▶ Exercise data
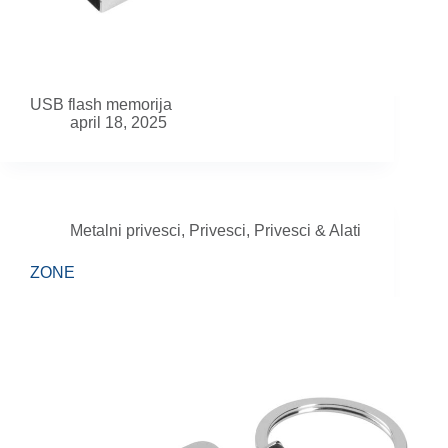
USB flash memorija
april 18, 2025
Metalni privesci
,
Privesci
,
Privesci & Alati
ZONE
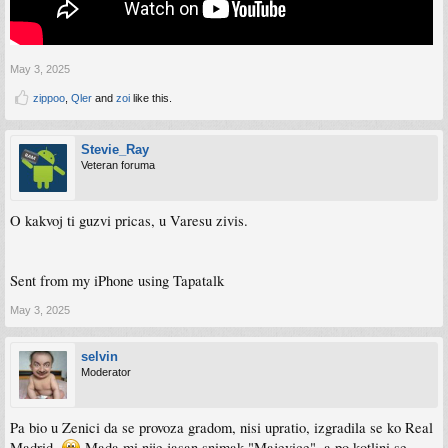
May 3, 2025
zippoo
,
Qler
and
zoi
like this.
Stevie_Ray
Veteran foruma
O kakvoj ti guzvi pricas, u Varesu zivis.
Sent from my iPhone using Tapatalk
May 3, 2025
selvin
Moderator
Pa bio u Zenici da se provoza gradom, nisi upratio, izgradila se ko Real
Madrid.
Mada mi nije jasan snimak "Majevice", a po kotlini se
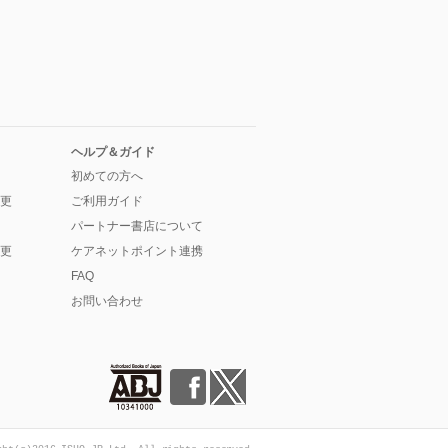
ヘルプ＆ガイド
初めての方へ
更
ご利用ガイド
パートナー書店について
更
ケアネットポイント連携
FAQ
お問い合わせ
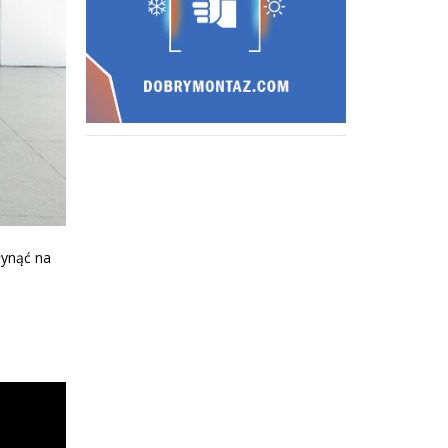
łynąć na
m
==
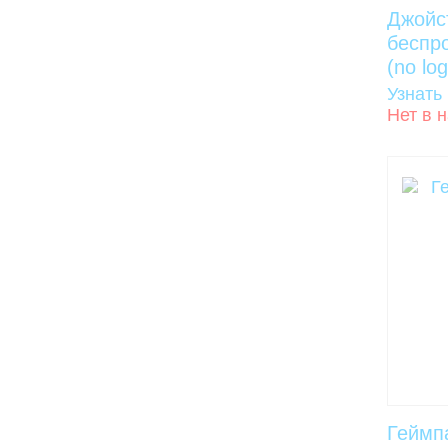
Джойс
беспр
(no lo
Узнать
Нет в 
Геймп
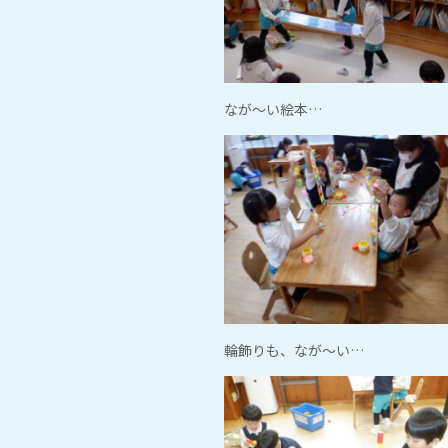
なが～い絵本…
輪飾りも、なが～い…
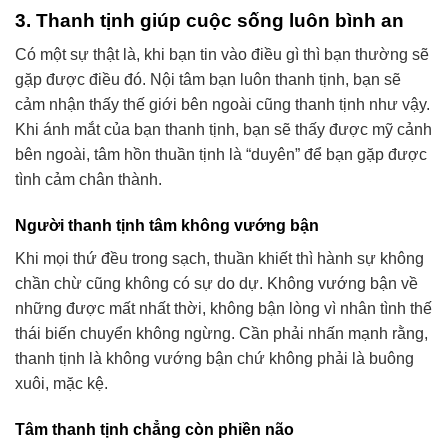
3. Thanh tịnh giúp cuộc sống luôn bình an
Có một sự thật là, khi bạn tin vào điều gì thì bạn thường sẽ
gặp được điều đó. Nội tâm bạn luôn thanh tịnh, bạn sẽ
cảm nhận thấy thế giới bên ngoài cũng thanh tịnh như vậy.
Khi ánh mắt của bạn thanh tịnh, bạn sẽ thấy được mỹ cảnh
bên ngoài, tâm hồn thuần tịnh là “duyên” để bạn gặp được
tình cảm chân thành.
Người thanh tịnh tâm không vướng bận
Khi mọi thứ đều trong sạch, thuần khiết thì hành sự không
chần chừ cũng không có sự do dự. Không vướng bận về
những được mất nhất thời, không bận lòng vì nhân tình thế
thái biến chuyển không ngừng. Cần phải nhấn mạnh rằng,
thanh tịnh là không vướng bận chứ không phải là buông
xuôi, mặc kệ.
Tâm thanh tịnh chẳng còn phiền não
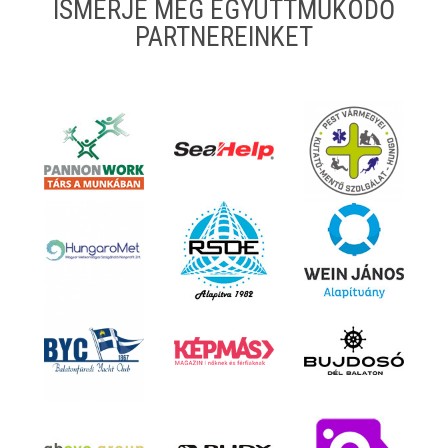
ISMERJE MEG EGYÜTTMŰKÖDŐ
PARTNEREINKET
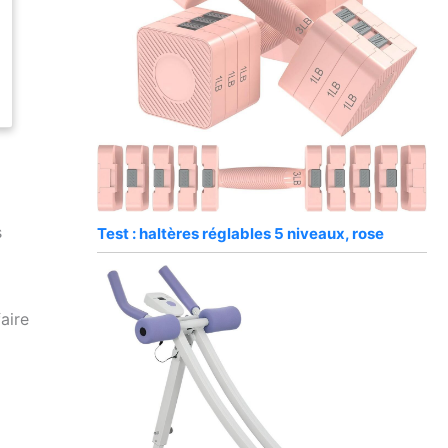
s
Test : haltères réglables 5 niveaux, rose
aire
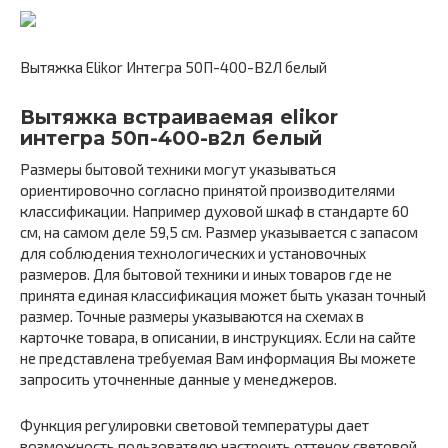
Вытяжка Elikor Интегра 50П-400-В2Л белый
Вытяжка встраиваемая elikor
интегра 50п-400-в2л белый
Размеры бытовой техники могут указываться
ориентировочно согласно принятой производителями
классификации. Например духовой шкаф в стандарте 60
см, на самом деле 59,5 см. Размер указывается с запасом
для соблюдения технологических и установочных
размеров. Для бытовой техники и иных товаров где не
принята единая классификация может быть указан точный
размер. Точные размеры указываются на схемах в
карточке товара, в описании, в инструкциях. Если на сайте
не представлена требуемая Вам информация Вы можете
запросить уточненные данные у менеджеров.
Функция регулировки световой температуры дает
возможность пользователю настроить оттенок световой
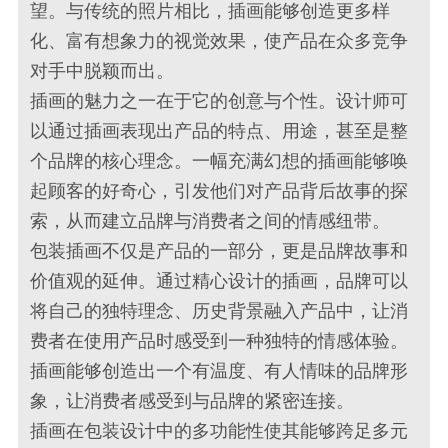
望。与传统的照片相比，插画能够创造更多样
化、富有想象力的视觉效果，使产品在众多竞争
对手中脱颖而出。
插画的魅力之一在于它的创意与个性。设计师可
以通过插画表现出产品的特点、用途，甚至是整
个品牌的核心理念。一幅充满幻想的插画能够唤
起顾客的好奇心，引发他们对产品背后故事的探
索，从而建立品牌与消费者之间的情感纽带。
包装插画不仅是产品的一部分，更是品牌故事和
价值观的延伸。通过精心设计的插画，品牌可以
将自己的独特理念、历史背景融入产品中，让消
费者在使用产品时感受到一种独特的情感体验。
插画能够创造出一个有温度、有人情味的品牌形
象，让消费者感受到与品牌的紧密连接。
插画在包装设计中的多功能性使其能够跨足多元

▶ Assignment
Scan the records for the string "световой" and report each line where it occurs.

▶ Answer for the task
Функция регулировки световой температуры дает
возможность пользователю настроить оттенок световой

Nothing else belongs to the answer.